For those who would think fatherhood has warped Chris Martin’s sweet-as-young-love arrangements or dutiful lyrics, fear not. Nothing has changed — not even a little bit. In fact, Coldplay’s newest album, X&Y, is proof that the quartet can still pound out beautiful songs no matter the mood. Martin’s judgment as to what makes a quality song is as about as good as his child-naming abilities are questionable.

Music Reviews
“Must name child after produce item … must ignore all other advice.” (Courtesy of Capitol)

For those of you just joining us from Siberia, 2002 was a lucrative year for Coldplay. Still riding the wave of success from their 2000 debut Parachutes, the boys released A Rush of Blood to the Head. Fans were thrilled, the band was pleased, millions were sold, proms had their closing song and everything was gravy. Now, three years later, Coldplay seems like they really want to do it again. Stuck in between the Cocteau Twins-aping emotional downpour of A Rush of Blood to The Head and the confession-booth personal Parachutes, X&Y doesn’t touch any emotional peaks but skirts along everywhere in between pleasantly.

X&Y opens strongly with “Square One,” which boasts a driving backbeat and Martin’s signature vocals punctuating the song in a mess of quiet glory. “White Shadows” begins with a ghostly, almost haunting sound. The energetic drum work and unique rhythm make it one of the most attractive songs on the album.

But the real gem on X&Y is “Fix You.” The lyrics (“When you lose something you can’t replace / When you love someone but it goes to waste / Could it be worse / Lights will guide you home … and I will try to fix you”) might seem corny, and they kind of are, but it’s the kind of corn Martin feasts on.

Here, Martin is at his most sincere and vulnerable. Most of Coldplay’s new fans will be able to relate to these lyrics, especially maudlin teens who think of the band as three random dudes and that guy who married Gwyneth Paltrow.

The strongest songs on X&Y are those with a sparse guitar or piano behind Martin’s vocals. “A Message” is an excellent example; the minimal instrumentation creates a tighter, more lyrical focus. “What If” also fits the mold and tacks on an exciting buildup that drives the song to a close.

While the album is mostly made up of the kind of Coldplay songs we have grown to love, X&Y is not without its faults. The electronic “Talk” misses with a bland, wank-ish guitar and becomes obnoxious after a few listens.

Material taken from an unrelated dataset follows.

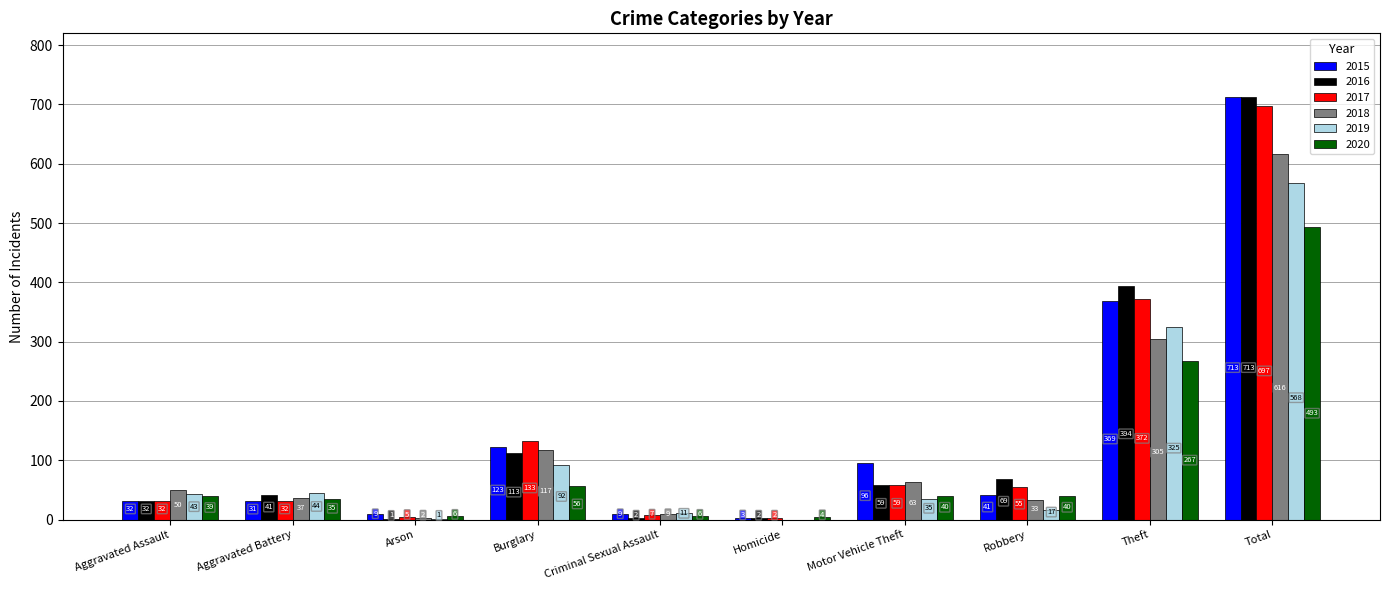

What is the total value across all series at Aggravated Battery?

220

The lead single “Speed of Sound” is also not one of Coldplay’s finest efforts. Cut from the “Clocks” cloth, the dreamy keyboard ballad isn’t really notable for any reason other than the stunning, inexplicable fact that Coldplay tapped it for the first single.

Obviously the die-hard Coldplay fans will eat this up, but for a genuine hype-behemoth like this, shouldn’t there be more answers than puzzles?